The Supreme Court that overturned Roe v. Wade will hold a crucial hearing Tuesday on the fate of mifepristone abortion pill access. But the case didn’t need to come this far — and it doesn’t need to go any further.
That’s because the anti-abortion plaintiffs who brought this contrived case don’t have legal standing. If a majority of the court recognizes this plain fact, then the appeal can be resolved on that ground alone, without further thwarting the reproductive rights that the court trashed in its Dobbs decision.
To have standing, people who bring lawsuits need to show that they are — or will soon be — injured in a way that a ruling in their favor can remedy. But the plaintiffs who challenged the Food and Drug Administration’s approval and regulation of mifepristone don’t satisfy that rudimentary requirement.
As the Biden administration pointed out in a brief ahead of the hearing, the anti-abortion doctors and groups who brought the suit “do not prescribe mifepristone, and FDA’s actions allowing other providers to prescribe the drug do not require them to do or refrain from doing anything.”
Nonetheless, the lower courts found standing.

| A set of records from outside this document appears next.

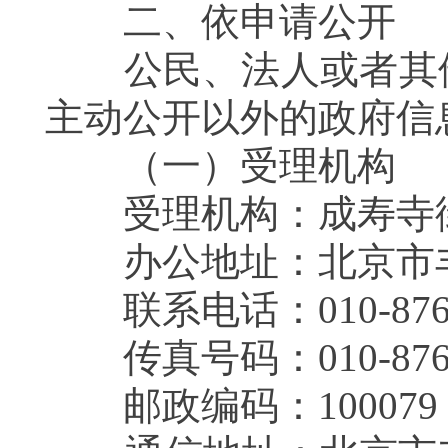
二、依申请公开
公民、法人或者其他
主动公开以外的政府
（一）受理机构
受理机构：成寿寺
办公地址：北京市丰
联系电话：
010-87
传真号码：010-8761
邮政编码：100079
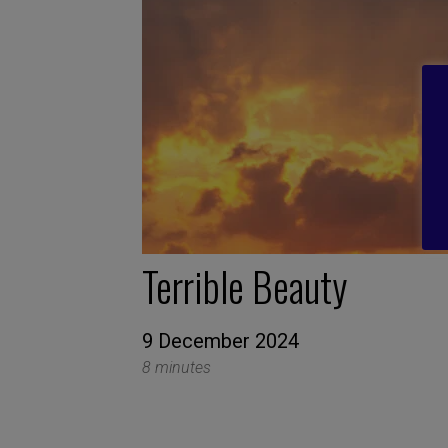
Terrible Beauty
9 December 2024
8 minutes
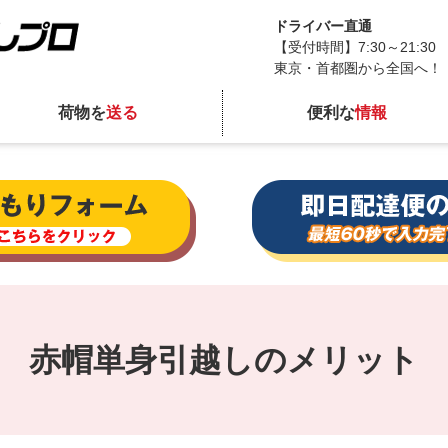
ドライバー直通
【受付時間】7:30～21:30
東京・首都圏から全国へ！
荷物を
送る
便利な
情報
赤帽単身引越しのメリット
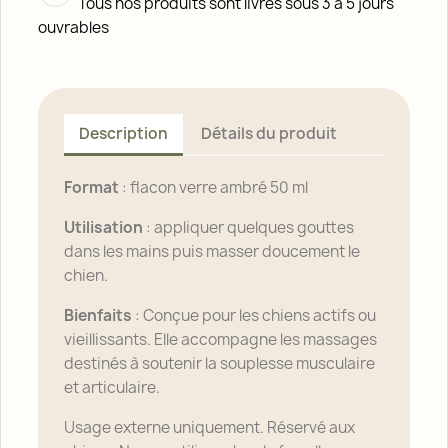
Tous nos produits sont livrés sous 3 à 5 jours
ouvrables
Description
Détails du produit
Format
: flacon verre ambré 50 ml
Utilisation
: appliquer quelques gouttes
dans les mains puis masser doucement le
chien.
Bienfaits
: Conçue pour les chiens actifs ou
vieillissants. Elle accompagne les massages
destinés à soutenir la souplesse musculaire
et articulaire.
Usage externe uniquement. Réservé aux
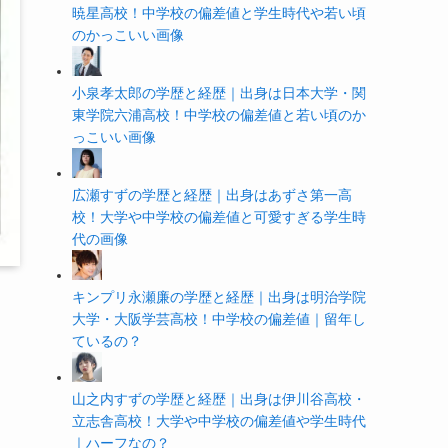
暁星高校！中学校の偏差値と学生時代や若い頃
のかっこいい画像
小泉孝太郎の学歴と経歴｜出身は日本大学・関
東学院六浦高校！中学校の偏差値と若い頃のか
っこいい画像
広瀬すずの学歴と経歴｜出身はあずさ第一高
校！大学や中学校の偏差値と可愛すぎる学生時
代の画像
キンプリ永瀬廉の学歴と経歴｜出身は明治学院
大学・大阪学芸高校！中学校の偏差値｜留年し
ているの？
山之内すずの学歴と経歴｜出身は伊川谷高校・
立志舎高校！大学や中学校の偏差値や学生時代
｜ハーフなの？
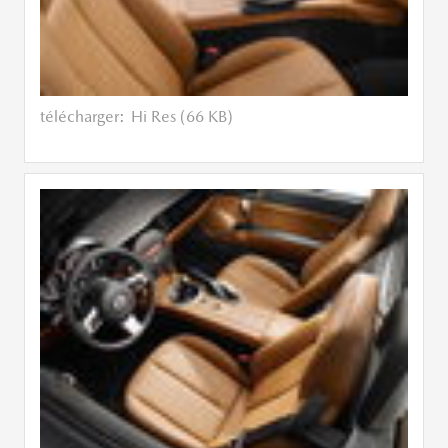
télécharger:
Hi Res (66 KB)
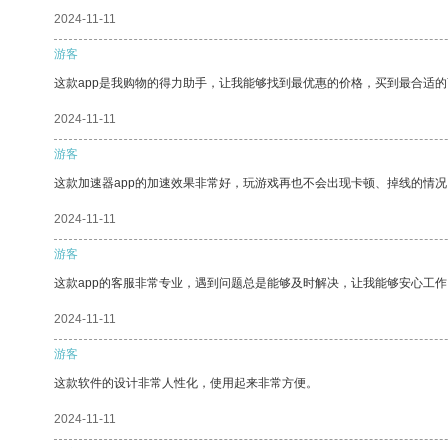
2024-11-11
游客
这款app是我购物的得力助手，让我能够找到最优惠的价格，买到最合适
2024-11-11
游客
这款加速器app的加速效果非常好，玩游戏再也不会出现卡顿、掉线的情况
2024-11-11
游客
这款app的客服非常专业，遇到问题总是能够及时解决，让我能够安心工作
2024-11-11
游客
这款软件的设计非常人性化，使用起来非常方便。
2024-11-11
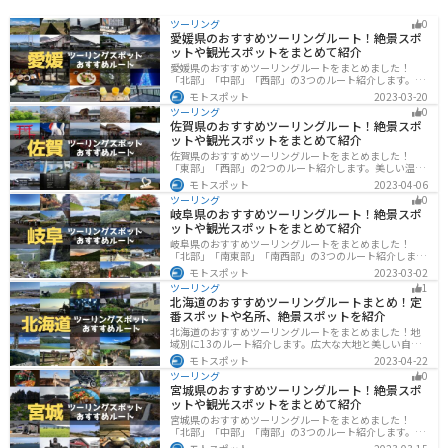
ツーリング
0
愛媛県のおすすめツーリングルート！絶景スポ
ットや観光スポットをまとめて紹介
愛媛県のおすすめツーリングルートをまとめました！
「北部」「中部」「西部」の3つのルート紹介します。山
や海といった自然だけでなく、気軽に渡れる島もあり
モトスポット
2023-03-20
様々な楽しみ方ができます。バイクで愛媛県にツーリン
ツーリング
0
グに行く際は参考にしてください。
佐賀県のおすすめツーリングルート！絶景スポ
ットや観光スポットをまとめて紹介
佐賀県のおすすめツーリングルートをまとめました！
「東部」「西部」の2つのルート紹介します。美しい温泉
地や古墳群、歴史ある城や神社仏閣など、バイクツーリ
モトスポット
2023-04-06
ングに適したスポットが多数存在し、様々な楽しみ方が
ツーリング
0
できます。バイクで佐賀県にツーリングに行く際は参考
岐阜県のおすすめツーリングルート！絶景スポ
にしてください。
ットや観光スポットをまとめて紹介
岐阜県のおすすめツーリングルートをまとめました！
「北部」「南東部」「南西部」の3つのルート紹介しま
す。自然豊かな山が充実しており、山を生かした施設や
モトスポット
2023-03-02
グルメ、絶景スポットなど、自然を満喫するツーリング
ツーリング
1
ができます。バイクで岐阜県にツーリングに行く際は参
北海道のおすすめツーリングルートまとめ！定
考にしてください。
番スポットや名所、絶景スポットを紹介
北海道のおすすめツーリングルートをまとめました！地
域別に13のルート紹介します。広大な大地と美しい自然
が広がり、四季折々の魅力を楽しめる観光スポットが数
モトスポット
2023-04-22
多くあります。バイクで北海道にツーリングに行く際は
ツーリング
0
参考にしてください。
宮城県のおすすめツーリングルート！絶景スポ
ットや観光スポットをまとめて紹介
宮城県のおすすめツーリングルートをまとめました！
「北部」「中部」「南部」の3つのルート紹介します。キ
ツネ村や広大な山や滝、湖などを歴史や自然を満喫する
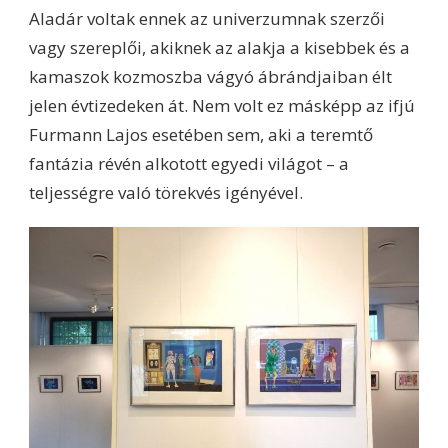
Aladár voltak ennek az univerzumnak szerzői
vagy szereplői, akiknek az alakja a kisebbek és a
kamaszok kozmoszba vágyó ábrándjaiban élt
jelen évtizedeken át. Nem volt ez másképp az ifjú
Furmann Lajos esetében sem, aki a teremtő
fantázia révén alkotott egyedi világot – a
teljességre való törekvés igényével.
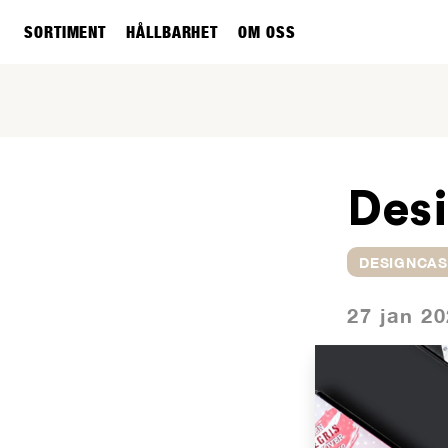
SORTIMENT
HÅLLBARHET
OM OSS
Desi
DESIGNCAS
27 jan 2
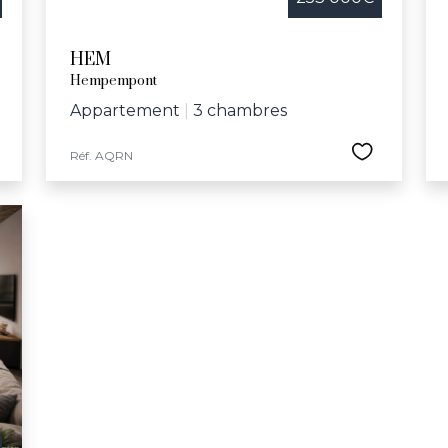
HEM
Hempempont
Appartement
|
3 chambres
Réf. AQRN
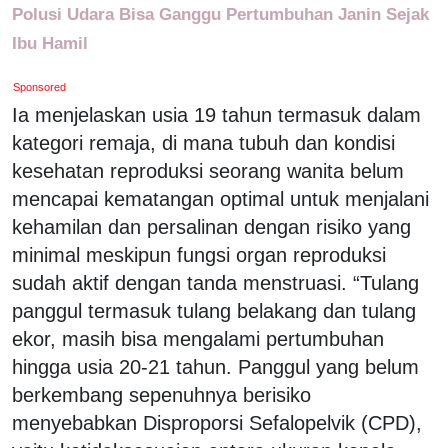
Polusi Udara Bisa Ganggu Pertumbuhan Janin Sejak
Ibu Hamil
Sponsored
Ia menjelaskan usia 19 tahun termasuk dalam
kategori remaja, di mana tubuh dan kondisi
kesehatan reproduksi seorang wanita belum
mencapai kematangan optimal untuk menjalani
kehamilan dan persalinan dengan risiko yang
minimal meskipun fungsi organ reproduksi
sudah aktif dengan tanda menstruasi. “Tulang
panggul termasuk tulang belakang dan tulang
ekor, masih bisa mengalami pertumbuhan
hingga usia 20-21 tahun. Panggul yang belum
berkembang sepenuhnya berisiko
menyebabkan Disproporsi Sefalopelvik (CPD),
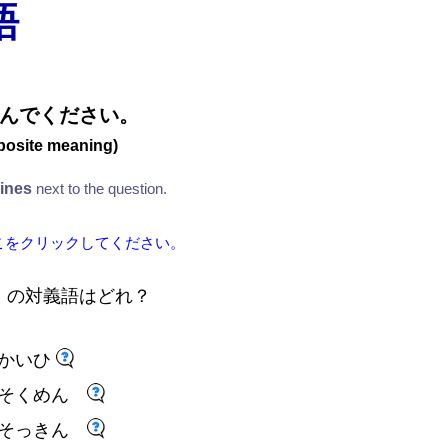
語
んでください。
posite meaning)
lines
next to the question.
こをクリックしてください。
」
の
対
義
語
はどれ
？
かいひ
そくめん
そっきん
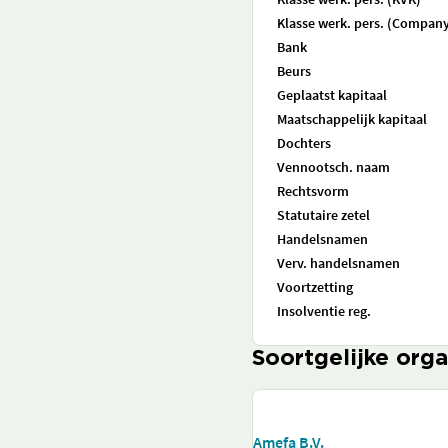
Klasse werk. pers. (Company
Bank
Beurs
Geplaatst kapitaal
Maatschappelijk kapitaal
Dochters
Vennootsch. naam
Rechtsvorm
Statutaire zetel
Handelsnamen
Verv. handelsnamen
Voortzetting
Insolventie reg.
Soortgelijke orga
Amefa B.V.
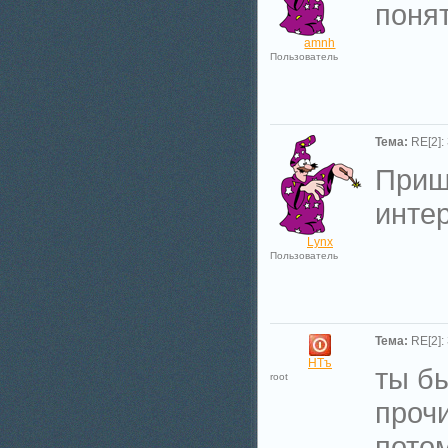
поня
amnh
Пользователь
Тема:
RE[2]:
Приш
интер
Lynx
Пользователь
Тема:
RE[2]:
НТъ
ты б
root
проч
пото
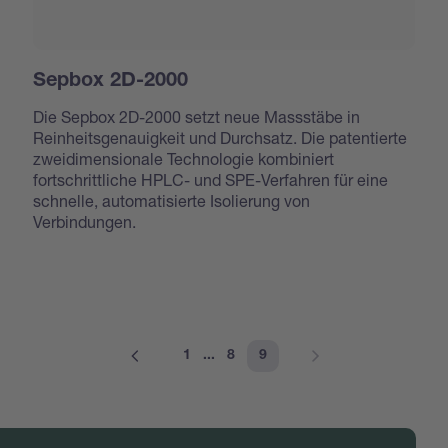
Sepbox 2D-2000
Die Sepbox 2D-2000 setzt neue Massstäbe in
Reinheitsgenauigkeit und Durchsatz. Die patentierte
zweidimensionale Technologie kombiniert
fortschrittliche HPLC- und SPE-Verfahren für eine
schnelle, automatisierte Isolierung von
Verbindungen.
1
...
8
9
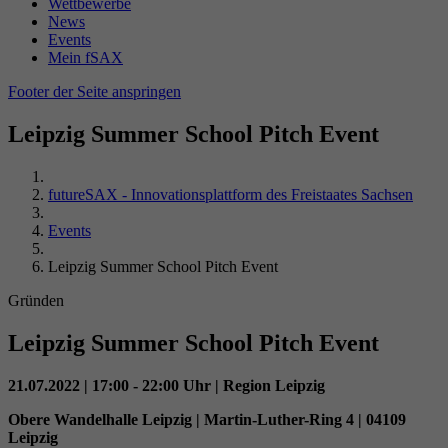
Name
_gid
Wettbewerbe
Wiedergabeeinstellungen zu speichern.
News
Laufzeit
Sitzungsende
Events
Anbieter
Google Analytics
Mein fSAX
Durch dieses Cookie erkennt PHP, wo die
Name
VISITOR_INFO1_LIVE
Footer der Seite anspringen
Laufzeit
24 Stunden
Zweck
aktuellen Sessiondaten des Nutzers abgelegt
sind.
Anbieter
YouTube (Google)
Leipzig Summer School Pitch Event
Enthält eine zufallsgenerierte User-ID. Anhand
dieser ID kann Google Analytics
Laufzeit
179 Tage
Zweck
wiederkehrende User auf dieser Website
futureSAX - Innovationsplattform des Freistaates Sachsen
wiedererkennen und die Daten von früheren
Versucht, die Benutzerbandbreite auf Seiten
Zweck
Besuchen zusammenführen.
Events
mit integrierten YouTube-Videos zu schätzen.
Leipzig Summer School Pitch Event
Gründen
Name
VISITOR_PRIVACY_METADATA
Leipzig Summer School Pitch Event
Anbieter
YouTube (Google)
21.07.2022 | 17:00 - 22:00 Uhr | Region Leipzig
Laufzeit
6 Monate
Obere Wandelhalle Leipzig | Martin-Luther-Ring 4 | 04109
Leipzig
Wird verwendet, um die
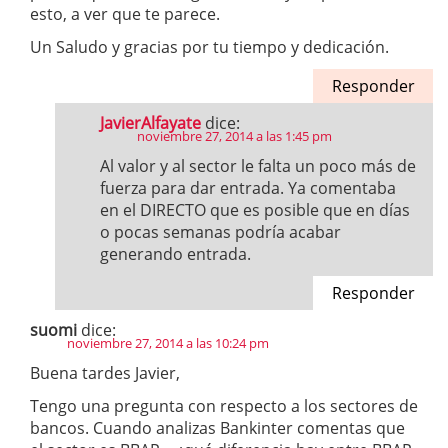
esto, a ver que te parece.
Un Saludo y gracias por tu tiempo y dedicación.
Responder
JavierAlfayate
dice:
noviembre 27, 2014 a las 1:45 pm
Al valor y al sector le falta un poco más de
fuerza para dar entrada. Ya comentaba
en el DIRECTO que es posible que en días
o pocas semanas podría acabar
generando entrada.
Responder
suomi
dice:
noviembre 27, 2014 a las 10:24 pm
Buena tardes Javier,
Tengo una pregunta con respecto a los sectores de
bancos. Cuando analizas Bankinter comentas que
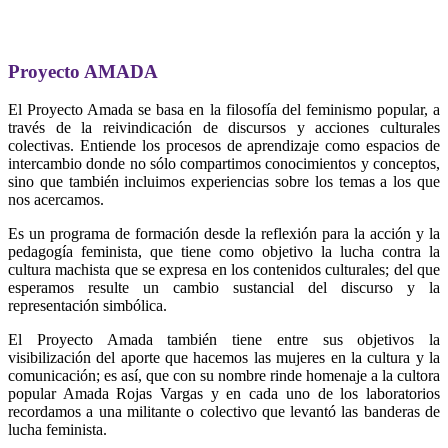
Proyecto AMADA
El Proyecto Amada se basa en la filosofía del feminismo popular, a
través de la reivindicación de discursos y acciones culturales
colectivas. Entiende los procesos de aprendizaje como espacios de
intercambio donde no sólo compartimos conocimientos y conceptos,
sino que también incluimos experiencias sobre los temas a los que
nos acercamos.
Es un programa de formación desde la reflexión para la acción y la
pedagogía feminista, que tiene como objetivo la lucha contra la
cultura machista que se expresa en los contenidos culturales; del que
esperamos resulte un cambio sustancial del discurso y la
representación simbólica.
El Proyecto Amada también tiene entre sus objetivos la
visibilización del aporte que hacemos las mujeres en la cultura y la
comunicación; es así, que con su nombre rinde homenaje a la cultora
popular Amada Rojas Vargas y en cada uno de los laboratorios
recordamos a una militante o colectivo que levantó las banderas de
lucha feminista.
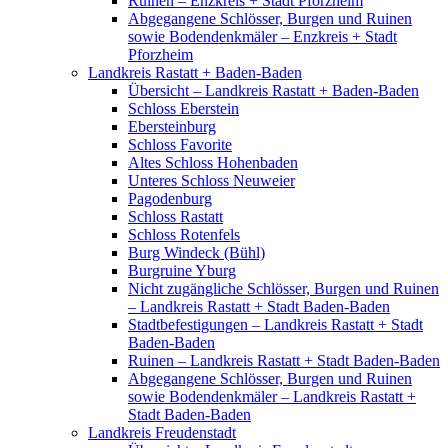
Ruinen – Enzkreis + Stadt Pforzheim
Abgegangene Schlösser, Burgen und Ruinen
sowie Bodendenkmäler – Enzkreis + Stadt
Pforzheim
Landkreis Rastatt + Baden-Baden
Übersicht – Landkreis Rastatt + Baden-Baden
Schloss Eberstein
Ebersteinburg
Schloss Favorite
Altes Schloss Hohenbaden
Unteres Schloss Neuweier
Pagodenburg
Schloss Rastatt
Schloss Rotenfels
Burg Windeck (Bühl)
Burgruine Yburg
Nicht zugängliche Schlösser, Burgen und Ruinen
– Landkreis Rastatt + Stadt Baden-Baden
Stadtbefestigungen – Landkreis Rastatt + Stadt
Baden-Baden
Ruinen – Landkreis Rastatt + Stadt Baden-Baden
Abgegangene Schlösser, Burgen und Ruinen
sowie Bodendenkmäler – Landkreis Rastatt +
Stadt Baden-Baden
Landkreis Freudenstadt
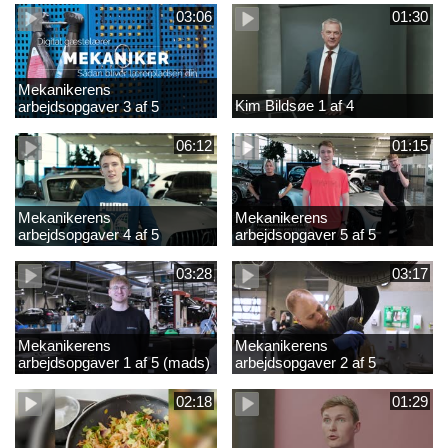
03:06
01:30
Mekanikerens
Kim Bildsøe 1 af 4
arbejdsopgaver 3 af 5
(lærepladssøgning)
06:12
01:15
Mekanikerens
Mekanikerens
arbejdsopgaver 4 af 5
arbejdsopgaver 5 af 5
(Frederik Vesti)
(Frederik Vesti)
03:28
03:17
Mekanikerens
Mekanikerens
arbejdsopgaver 1 af 5 (mads)
arbejdsopgaver 2 af 5
(magnus)
02:18
01:29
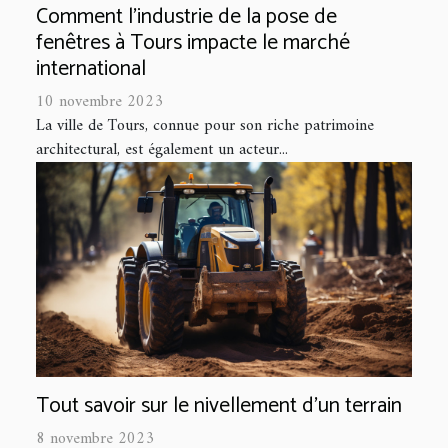
Comment l'industrie de la pose de
fenêtres à Tours impacte le marché
international
10 novembre 2023
La ville de Tours, connue pour son riche patrimoine
architectural, est également un acteur...
Tout savoir sur le nivellement d’un terrain
8 novembre 2023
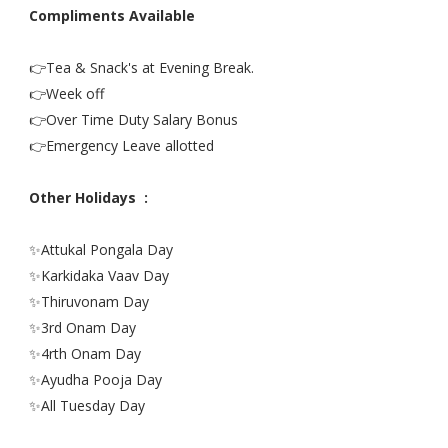
Compliments Available
👉Tea & Snack's at Evening Break.
👉Week off
👉Over Time Duty Salary Bonus
👉Emergency Leave allotted
Other Holidays :
✨Attukal Pongala Day
✨Karkidaka Vaav Day
✨Thiruvonam Day
✨3rd Onam Day
✨4rth Onam Day
✨Ayudha Pooja Day
✨All Tuesday Day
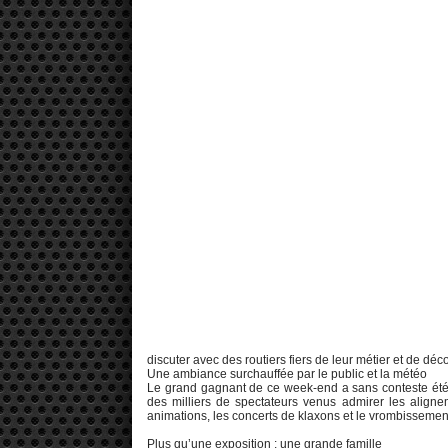
discuter avec des routiers fiers de leur métier et de d
Une ambiance surchauffée par le public et la météo
Le grand gagnant de ce week-end a sans conteste été le
des milliers de spectateurs venus admirer les alignem
animations, les concerts de klaxons et le vrombisseme
Plus qu’une exposition : une grande famille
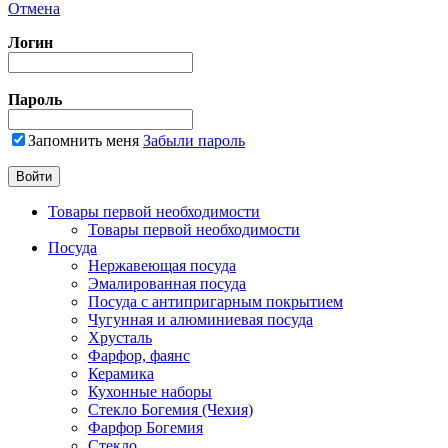
Отмена
Логин
Пароль
Запомнить меня
Забыли пароль
Товары первой необходимости
Товары первой необходимости
Посуда
Нержавеющая посуда
Эмалированная посуда
Посуда с антипригарным покрытием
Чугунная и алюминиевая посуда
Хрусталь
Фарфор, фаянс
Керамика
Кухонные наборы
Стекло Богемия (Чехия)
Фарфор Богемия
Стекло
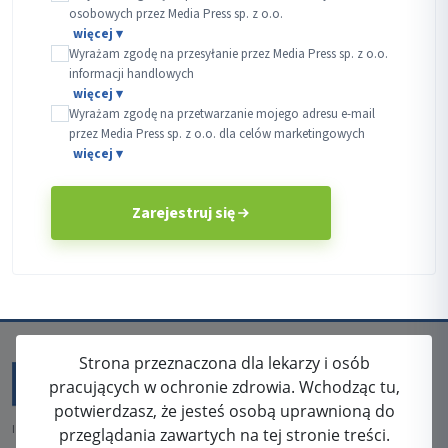
osobowych przez Media Press sp. z o.o.
Wyrażam zgodę na przesyłanie przez Media Press sp. z o.o.
informacji handlowych
Wyrażam zgodę na przetwarzanie mojego adresu e-mail
przez Media Press sp. z o.o. dla celów marketingowych
Zarejestruj się
Strona przeznaczona dla lekarzy i osób
pracujących w ochronie zdrowia. Wchodząc tu,
potwierdzasz, że jesteś osobą uprawnioną do
ISSN: 2080-5438
przeglądania zawartych na tej stronie treści.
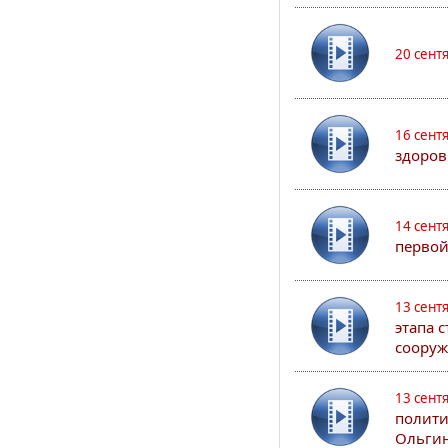
20 сент
16 сент
здоров
14 сент
первой
13 сент
этапа 
сооруж
13 сент
полити
Ольгин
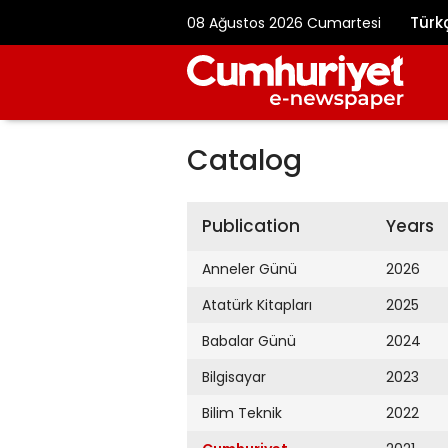
Türk
08 Ağustos 2026 Cumartesi
Catalog
Publication
Years
Anneler Günü
2026
Atatürk Kitapları
2025
Babalar Günü
2024
Bilgisayar
2023
Bilim Teknik
2022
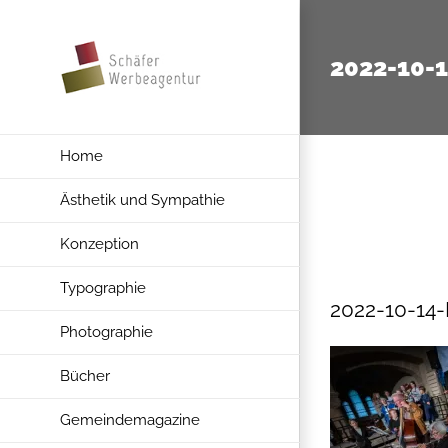
Zum
Inhalt
2022-10-
springen
Home
Ästhetik und Sympathie
Konzeption
Typographie
2022-10-14
Photographie
Bücher
Gemeindemagazine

The plaintiffs brought the case to a Texas federal trial court where (not coincidentally) they found a sympathetic audience with Donald Trump appointee Matthew Kacsmaryk, who allowed the unprecedented action to proceed. Against all reason, the right-wing 5th U.S. Circuit Court of Appeals said there was standing, too.
Both Kacsmaryk and the 5th Circuit are arguably more extreme than even this Supreme Court — a court that, to be sure, has been inconsistent about standing over the years. But the justices can demonstrate their relative maturity in this instance by rejecting the challenge on that fundamental procedural ground.
We may learn at Tuesday’s hearing whether the court is up to this simple task. But we won’t know for sure until we see the ruling, which is likely to come in late June.